## What needs to be done:
Look for the word "tumours" in the entries and copy each line where it appears.

*** Records for this exercise ***

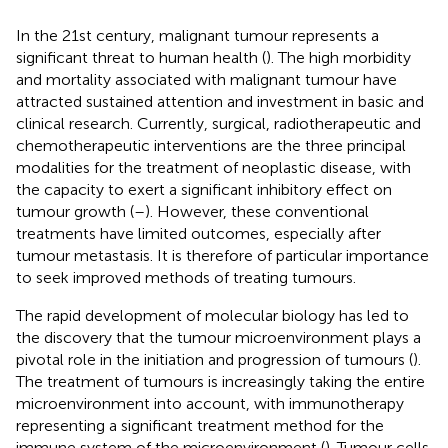
In the 21st century, malignant tumour represents a
significant threat to human health (
). The high morbidity
and mortality associated with malignant tumour have
attracted sustained attention and investment in basic and
clinical research. Currently, surgical, radiotherapeutic and
chemotherapeutic interventions are the three principal
modalities for the treatment of neoplastic disease, with
the capacity to exert a significant inhibitory effect on
tumour growth (
–
). However, these conventional
treatments have limited outcomes, especially after
tumour metastasis. It is therefore of particular importance
to seek improved methods of treating tumours.
The rapid development of molecular biology has led to
the discovery that the tumour microenvironment plays a
pivotal role in the initiation and progression of tumours (
).
The treatment of tumours is increasingly taking the entire
microenvironment into account, with immunotherapy
representing a significant treatment method for the
immune system of the microenvironment (
). Tumour cells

*** End of Records for this exercise ***

## Answer to the problem:
to seek improved methods of treating tumours.
pivotal role in the initiation and progression of tumours (
The treatment of tumours is increasingly taking the entire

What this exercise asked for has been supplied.